*Work instructions*: How do the lines below between the ones holding "Чаще прислушивайтесь к" and "Мобильный контен", inclusive, read? Give them again exactly, with no other lines.

(Recorded data)

---

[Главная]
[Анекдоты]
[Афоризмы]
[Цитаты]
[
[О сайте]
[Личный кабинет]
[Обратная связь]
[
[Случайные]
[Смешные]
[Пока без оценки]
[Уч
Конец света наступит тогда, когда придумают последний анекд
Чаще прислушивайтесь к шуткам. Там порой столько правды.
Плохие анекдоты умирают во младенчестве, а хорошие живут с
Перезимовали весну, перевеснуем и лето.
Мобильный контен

---

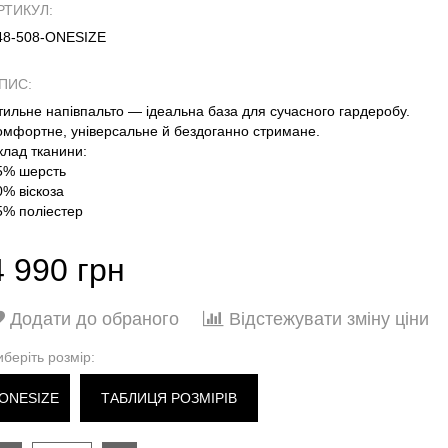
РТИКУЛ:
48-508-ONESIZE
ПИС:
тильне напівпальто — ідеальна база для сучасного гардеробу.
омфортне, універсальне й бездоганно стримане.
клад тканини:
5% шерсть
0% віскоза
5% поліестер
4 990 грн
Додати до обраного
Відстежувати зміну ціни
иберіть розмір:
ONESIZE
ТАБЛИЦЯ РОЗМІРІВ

---

*Written answer*:
Чаще прислушивайтесь к шуткам. Там порой столько правды.
Плохие анекдоты умирают во младенчестве, а хорошие живут с
Перезимовали весну, перевеснуем и лето.
Мобильный контен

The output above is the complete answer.